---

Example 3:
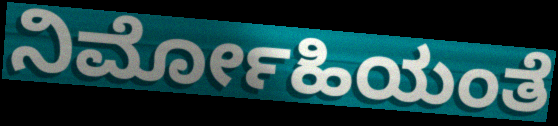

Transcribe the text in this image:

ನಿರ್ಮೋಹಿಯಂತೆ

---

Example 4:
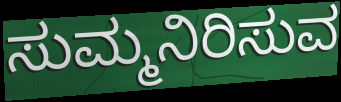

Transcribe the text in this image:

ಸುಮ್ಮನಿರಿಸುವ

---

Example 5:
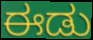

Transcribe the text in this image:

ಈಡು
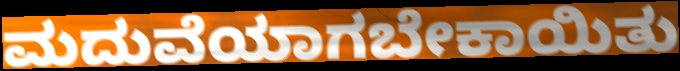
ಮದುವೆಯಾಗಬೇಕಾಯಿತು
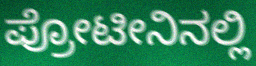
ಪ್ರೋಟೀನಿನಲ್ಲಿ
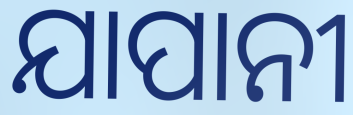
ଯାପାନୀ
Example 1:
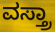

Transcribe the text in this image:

What is needed: Rewrite all of the items above, replacing "Transcribe the text in this image" with "Write out the word shown in this image" wherever it occurs and leaving everything else unchanged. Omit the pictures from your answer.

Answer to the problem:
---

Example 3:

Write out the word shown in this image:

ನಿರ್ಮೋಹಿಯಂತೆ

---

Example 4:

Write out the word shown in this image:

ಸುಮ್ಮನಿರಿಸುವ

---

Example 5:

Write out the word shown in this image:

ಈಡು
ಮದುವೆಯಾಗಬೇಕಾಯಿತು
ಪ್ರೋಟೀನಿನಲ್ಲಿ
ଯାପାନୀ
Example 1:

Write out the word shown in this image:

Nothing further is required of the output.